È l’eco del grido del figlio del giudice Othon, ne La peste di Albert Camus: «il bambino contrasse le gambe ossute e le braccia da cui la carne in quarantotto ore si era dissolta e nel letto devastato prese la posa grottesca di una creatura crocifissa. (…) Nel volto ormai rappreso in un’argilla grigia la bocca si aprì e ne uscì quasi subito un lungo grido ininterrotto, appena alterato a tratti dal respiro, che subito riempì la corsia di una protesta monotona, discordante, e così poco umana che sembrava venire da tutti gli uomini insieme».
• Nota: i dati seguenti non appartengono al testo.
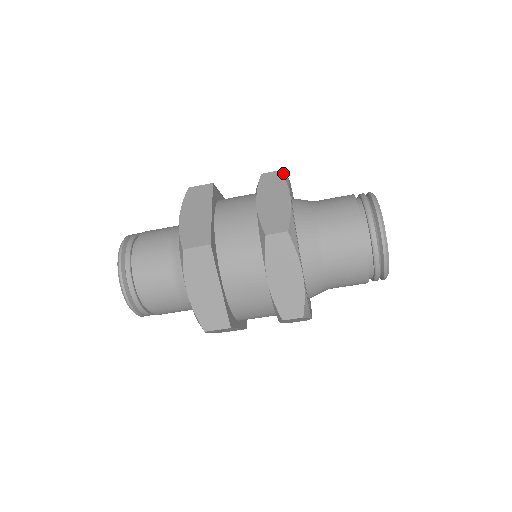
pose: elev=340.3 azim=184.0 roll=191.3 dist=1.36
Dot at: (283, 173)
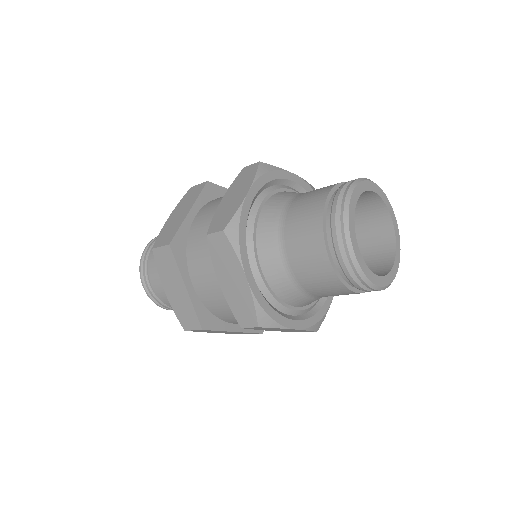
Dot at: (264, 164)
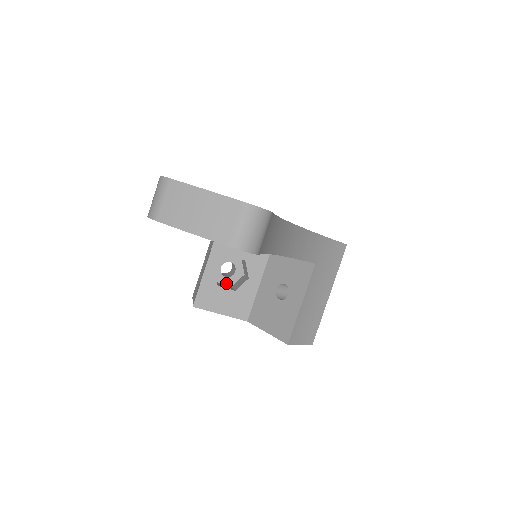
Certamente Camus si è ispirato a Gesù. Ma forse è più vero il contrario: è Gesù che si è ispirato al bambino e ha assunto in sé il suo grido, il grido di tutto l’ospedale di Orano che fa da coro al grido del bambino, il grido di tutta l’umanità.
Ognuna
delle “sette” parole di Gesù in croce dice qualcosa di grande, sono un insegnamento,
meritano di essere ascoltate, accolte, meditate, commentate, come ha fatto la grande
tradizione cristiana. Questa ottava “non
parola” è quasi scandalosa, la si sorvola facilmente, tanto è enigmatica.
Forse
è la più bella, quella che, senza
verbo articolato, dice il mistero che si sta compiendo su quella croce, talmente
grande che è indicibile.
Eravamo
maledetti e per portarci la benedizione si è fatto egli stesso maledetto: «Cristo
ci ha riscattati dalla maledizione della Legge, diventando lui stesso maledizione
per noi, poiché sta scritto: Maledetto chi è appeso al legno» (Gal 3, 13).
Eravamo
piagati e ci ha guariti con le sue piaghe: «Dalle sue piaghe siete stati guariti!»
(1 Pt 2, 24).
Eravamo
nemici di Dio e ci ha resi suoi amici, a prezzo della vita: «quand’eravamo nemici,
siamo stati riconciliati con Dio per mezzo della morte del Figlio suo» (Rm 5,
10).
Eravamo
peccatori perché disobbedienti e per costituirci giusti: «Dio lo fece peccato
in nostro favore, perché in lui noi potessimo diventare giustizia di Dio» (2
Cor 5, 21).
Ha
dovuto obbedire in maniera radicale come noi mai saremmo stati capaci: «Infatti,
come per la disobbedienza di un solo uomo tutti sono stati costituiti peccatori,
così anche per l’obbedienza di uno solo tutti saranno costituiti giusti» (Rm
5, 19).
Gli
siamo costati cari, come ricorda per due volte Paolo: «siete stati comprati a caro
prezzo» (1 Cor 6, 20. 23). Lo ripete Pietro: «Voi sapete che non a prezzo
di cose effimere siete stati riscattati…, ma con il sangue prezioso di Cristo, agnello
senza difetti e senza macchia» (1 Pt 1, 18-19).
Gesù
ha portato a compimento la sua missione
non nella forza,
ma nella debolezza e nella fragilità;
non arruolando una legione di angeli o un esercito di seguaci,
ma nell’estrema solitudine;
non
nell’imposizione di un potere,
ma
nel servizio silenzioso e operoso.
Il
Verbo, la Parola di Dio, non ha più parola. È il Non Verbo.
Ora
il Verbo è tutto e solo Amore, le sue parole non sono più proclamate, sono
attuate.
Niente più bello di quel grido, parola non detta: la parola dell’amore più grande, la parola della nostra salvezza.